## OBJECTIVE:
Extract every line of the data below and reproduce each one without any change.

[Data listing]
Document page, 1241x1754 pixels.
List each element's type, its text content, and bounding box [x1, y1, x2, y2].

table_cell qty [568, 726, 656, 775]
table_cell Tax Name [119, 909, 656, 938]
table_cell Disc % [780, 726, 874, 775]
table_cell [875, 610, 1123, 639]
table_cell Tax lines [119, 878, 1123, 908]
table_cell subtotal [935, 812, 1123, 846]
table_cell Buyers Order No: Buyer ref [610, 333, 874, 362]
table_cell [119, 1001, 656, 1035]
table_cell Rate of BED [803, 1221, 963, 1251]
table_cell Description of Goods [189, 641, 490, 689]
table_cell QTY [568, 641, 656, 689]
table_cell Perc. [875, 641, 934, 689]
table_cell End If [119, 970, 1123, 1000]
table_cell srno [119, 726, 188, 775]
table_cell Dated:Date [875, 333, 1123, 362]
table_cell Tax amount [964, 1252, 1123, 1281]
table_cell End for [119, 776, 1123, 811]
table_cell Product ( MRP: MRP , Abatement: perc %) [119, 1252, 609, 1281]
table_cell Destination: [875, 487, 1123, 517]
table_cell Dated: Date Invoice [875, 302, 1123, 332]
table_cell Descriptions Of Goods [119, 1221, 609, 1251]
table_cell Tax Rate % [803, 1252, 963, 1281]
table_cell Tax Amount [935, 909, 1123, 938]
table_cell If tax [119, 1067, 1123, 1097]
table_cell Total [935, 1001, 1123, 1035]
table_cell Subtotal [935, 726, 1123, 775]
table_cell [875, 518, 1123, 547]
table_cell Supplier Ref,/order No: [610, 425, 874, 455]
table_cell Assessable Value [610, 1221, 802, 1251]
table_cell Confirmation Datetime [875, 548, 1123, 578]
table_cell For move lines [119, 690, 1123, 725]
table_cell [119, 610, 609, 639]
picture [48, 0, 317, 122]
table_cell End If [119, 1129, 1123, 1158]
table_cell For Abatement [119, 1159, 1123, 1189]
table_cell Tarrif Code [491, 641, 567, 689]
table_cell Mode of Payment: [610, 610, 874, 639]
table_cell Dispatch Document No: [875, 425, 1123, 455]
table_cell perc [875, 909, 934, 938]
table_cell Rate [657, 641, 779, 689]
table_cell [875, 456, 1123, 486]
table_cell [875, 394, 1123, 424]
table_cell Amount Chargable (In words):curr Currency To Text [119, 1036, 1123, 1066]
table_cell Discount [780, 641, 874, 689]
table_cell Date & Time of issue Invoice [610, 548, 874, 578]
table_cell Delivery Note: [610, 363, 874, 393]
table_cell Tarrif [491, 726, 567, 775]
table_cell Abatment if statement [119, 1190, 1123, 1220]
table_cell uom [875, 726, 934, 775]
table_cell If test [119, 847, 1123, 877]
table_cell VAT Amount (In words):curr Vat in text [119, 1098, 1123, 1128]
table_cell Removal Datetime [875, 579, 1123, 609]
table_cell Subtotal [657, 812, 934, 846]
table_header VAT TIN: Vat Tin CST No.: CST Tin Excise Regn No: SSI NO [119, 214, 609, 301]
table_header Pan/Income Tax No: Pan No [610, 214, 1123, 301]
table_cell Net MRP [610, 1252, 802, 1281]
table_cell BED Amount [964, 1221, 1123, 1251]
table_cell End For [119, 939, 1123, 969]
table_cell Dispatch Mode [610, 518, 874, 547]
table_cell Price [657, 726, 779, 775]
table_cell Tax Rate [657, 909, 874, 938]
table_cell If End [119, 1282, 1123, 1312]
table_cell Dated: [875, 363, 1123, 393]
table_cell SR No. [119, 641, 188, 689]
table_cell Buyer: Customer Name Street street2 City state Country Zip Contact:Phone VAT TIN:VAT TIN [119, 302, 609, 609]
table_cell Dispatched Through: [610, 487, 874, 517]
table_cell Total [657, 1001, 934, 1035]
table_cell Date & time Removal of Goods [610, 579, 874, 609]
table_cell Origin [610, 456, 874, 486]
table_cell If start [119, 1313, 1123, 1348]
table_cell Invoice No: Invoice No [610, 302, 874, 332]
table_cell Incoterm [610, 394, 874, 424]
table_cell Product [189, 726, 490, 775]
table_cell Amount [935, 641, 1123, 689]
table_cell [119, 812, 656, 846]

## EXPECTED ANSWER:
Document page, 1241x1754 pixels.
List each element's type, its text content, and bounding box [x1, y1, x2, y2].

table_cell qty [568, 726, 656, 775]
table_cell Tax Name [119, 909, 656, 938]
table_cell Disc % [780, 726, 874, 775]
table_cell [875, 610, 1123, 639]
table_cell Tax lines [119, 878, 1123, 908]
table_cell subtotal [935, 812, 1123, 846]
table_cell Buyers Order No: Buyer ref [610, 333, 874, 362]
table_cell [119, 1001, 656, 1035]
table_cell Rate of BED [803, 1221, 963, 1251]
table_cell Description of Goods [189, 641, 490, 689]
table_cell QTY [568, 641, 656, 689]
table_cell Perc. [875, 641, 934, 689]
table_cell End If [119, 970, 1123, 1000]
table_cell srno [119, 726, 188, 775]
table_cell Dated:Date [875, 333, 1123, 362]
table_cell Tax amount [964, 1252, 1123, 1281]
table_cell End for [119, 776, 1123, 811]
table_cell Product ( MRP: MRP , Abatement: perc %) [119, 1252, 609, 1281]
table_cell Destination: [875, 487, 1123, 517]
table_cell Dated: Date Invoice [875, 302, 1123, 332]
table_cell Descriptions Of Goods [119, 1221, 609, 1251]
table_cell Tax Rate % [803, 1252, 963, 1281]
table_cell Tax Amount [935, 909, 1123, 938]
table_cell If tax [119, 1067, 1123, 1097]
table_cell Total [935, 1001, 1123, 1035]
table_cell Subtotal [935, 726, 1123, 775]
table_cell [875, 518, 1123, 547]
table_cell Supplier Ref,/order No: [610, 425, 874, 455]
table_cell Assessable Value [610, 1221, 802, 1251]
table_cell Confirmation Datetime [875, 548, 1123, 578]
table_cell For move lines [119, 690, 1123, 725]
table_cell [119, 610, 609, 639]
picture [48, 0, 317, 122]
table_cell End If [119, 1129, 1123, 1158]
table_cell For Abatement [119, 1159, 1123, 1189]
table_cell Tarrif Code [491, 641, 567, 689]
table_cell Mode of Payment: [610, 610, 874, 639]
table_cell Dispatch Document No: [875, 425, 1123, 455]
table_cell perc [875, 909, 934, 938]
table_cell Rate [657, 641, 779, 689]
table_cell [875, 456, 1123, 486]
table_cell [875, 394, 1123, 424]
table_cell Amount Chargable (In words):curr Currency To Text [119, 1036, 1123, 1066]
table_cell Discount [780, 641, 874, 689]
table_cell Date & Time of issue Invoice [610, 548, 874, 578]
table_cell Delivery Note: [610, 363, 874, 393]
table_cell Tarrif [491, 726, 567, 775]
table_cell Abatment if statement [119, 1190, 1123, 1220]
table_cell uom [875, 726, 934, 775]
table_cell If test [119, 847, 1123, 877]
table_cell VAT Amount (In words):curr Vat in text [119, 1098, 1123, 1128]
table_cell Removal Datetime [875, 579, 1123, 609]
table_cell Subtotal [657, 812, 934, 846]
table_header VAT TIN: Vat Tin CST No.: CST Tin Excise Regn No: SSI NO [119, 214, 609, 301]
table_header Pan/Income Tax No: Pan No [610, 214, 1123, 301]
table_cell Net MRP [610, 1252, 802, 1281]
table_cell BED Amount [964, 1221, 1123, 1251]
table_cell End For [119, 939, 1123, 969]
table_cell Dispatch Mode [610, 518, 874, 547]
table_cell Price [657, 726, 779, 775]
table_cell Tax Rate [657, 909, 874, 938]
table_cell If End [119, 1282, 1123, 1312]
table_cell Dated: [875, 363, 1123, 393]
table_cell SR No. [119, 641, 188, 689]
table_cell Buyer: Customer Name Street street2 City state Country Zip Contact:Phone VAT TIN:VAT TIN [119, 302, 609, 609]
table_cell Dispatched Through: [610, 487, 874, 517]
table_cell Total [657, 1001, 934, 1035]
table_cell Date & time Removal of Goods [610, 579, 874, 609]
table_cell Origin [610, 456, 874, 486]
table_cell If start [119, 1313, 1123, 1348]
table_cell Invoice No: Invoice No [610, 302, 874, 332]
table_cell Incoterm [610, 394, 874, 424]
table_cell Product [189, 726, 490, 775]
table_cell Amount [935, 641, 1123, 689]
table_cell [119, 812, 656, 846]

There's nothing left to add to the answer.